Depois da cena que a família presenciou no Carrefour, a mulher afirma que vai deixar a Capital e irá morar no Interior com o marido e o filho:
— Para mim, Porto Alegre não dá mais. Eu iria num mercadinho perto da minha casa ontem, mas era no meio da vila, decidi ir no Carrefour que é maior e tem câmeras, achava que era mais seguro. Eu estou indo embora.
Os dois homens foram presos em flagrante foi por homicídio triplamente qualificado: motivo fútil, asfixia e recurso que impossibilitou a defesa da vítima.
O que diz a Brigada Militar
"Imediatamente após ter sido acionada para atendimento de ocorrência em supermercado da Capital, a Brigada Militar foi ao local e prendeu todos os envolvidos, inclusive o PM temporário, cuja conduta fora do horário de trabalho será avaliada com todos os rigores da lei.
Cabe destacar ainda que o PM Temporário não estava em serviço policial, uma vez que suas atribuições são restritas, conforme a legislação, à execução de serviços internos, atividades administrativas e videomonitoramento, e, ainda, mediante convênio ou instrumento congênere, guarda externa de estabelecimentos penais e de prédios públicos.
A Brigada Militar, como instituição dedicada à proteção e à segurança de toda a sociedade, reafirma seu compromisso com a defesa dos direitos e garantias fundamentais, e seu total repúdio a quaisquer atos de violência, discriminação e racismo, intoleráveis e incompatíveis com a doutrina, missão e valores que a Instituição pratica e exige de seus profissionais em tempo integral."
O que diz o Carrefour
"O Carrefour informa que adotará as medidas cabíveis para responsabilizar os envolvidos neste ato criminoso. Também romperá o contrato com a empresa que responde pelos seguranças que cometeram a agressão. O funcionário que estava no comando da loja no momento do incidente será desligado. Em respeito à vítima, a loja será fechada.
Entraremos em contato com a família do senhor João Alberto para dar o suporte necessário. O Carrefour lamenta profundamente o caso. Ao tomar conhecimento deste inexplicável episódio, iniciamos uma rigorosa apuração interna e, imediatamente, tomamos as providências cabíveis para que os responsáveis sejam punidos legalmente.

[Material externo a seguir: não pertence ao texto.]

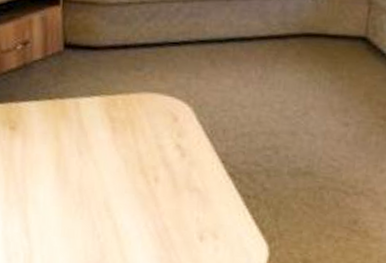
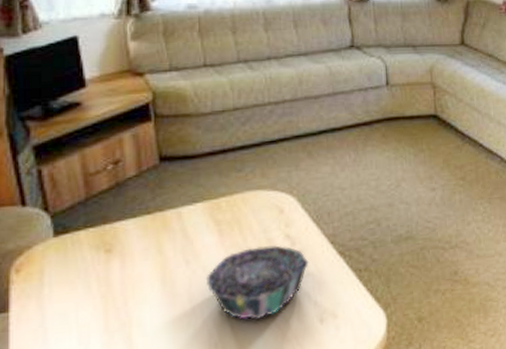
decorative bowl: none [95,151,197,222] -> present [205,245,309,320]

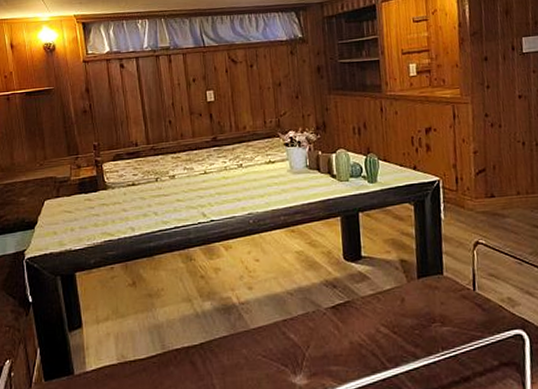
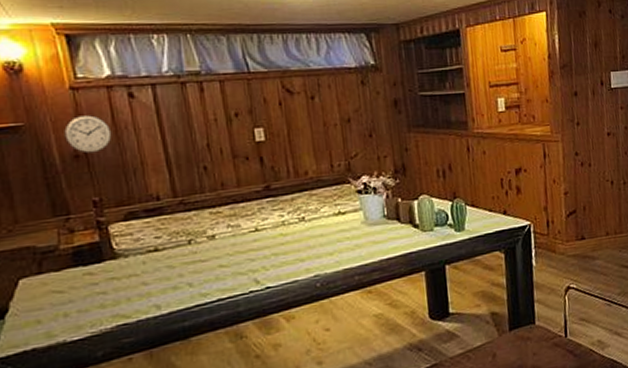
wall clock: none [78,81,108,109] -> present [64,115,112,154]

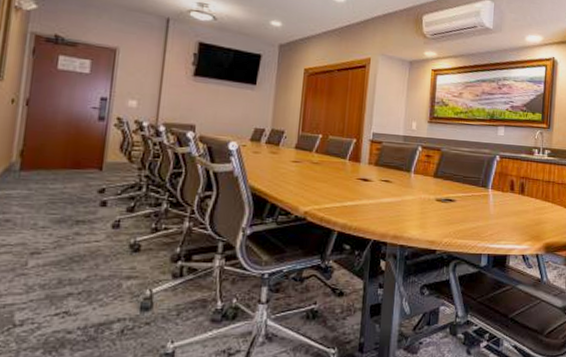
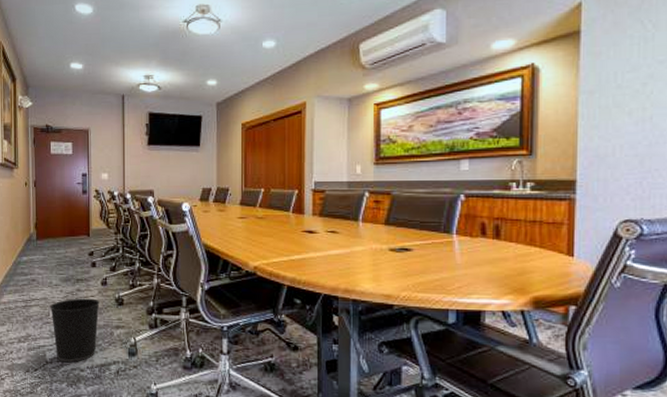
wastebasket: none [28,243,107,322] -> present [49,298,100,362]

Para nós, nenhum tipo de violência e intolerância é admissível, e não aceitamos que situações como estas aconteçam. Estamos profundamente consternados com tudo que aconteceu e acompanharemos os desdobramentos do caso, oferecendo todo suporte para as autoridades locais."
O que diz a empresa Vector
“O Grupo Vector, através de seu advogado, vem a público informar que lamenta profundamente os fatos ocorridos na noite de 19/11/2020, se sensibiliza com os familiares da vítima e não tolera nenhum tipo de violência, especialmente as decorrentes de intolerância e discriminação.
Informa que todos seus colaboradores recebem treinamento adequado inerente as suas atividades, especialmente quanto à prática do respeito às diversidades, dignidade humana, garantias legais, liberdade de pensamento, ideologia política, bem como à diversidade racial e étnica.
A empresa já iniciou os procedimentos para apuração interna acerca dos fatos e tomará as medidas cabíveis, estando à disposição das autoridades e colaborando com as investigações para apuração da verdade.”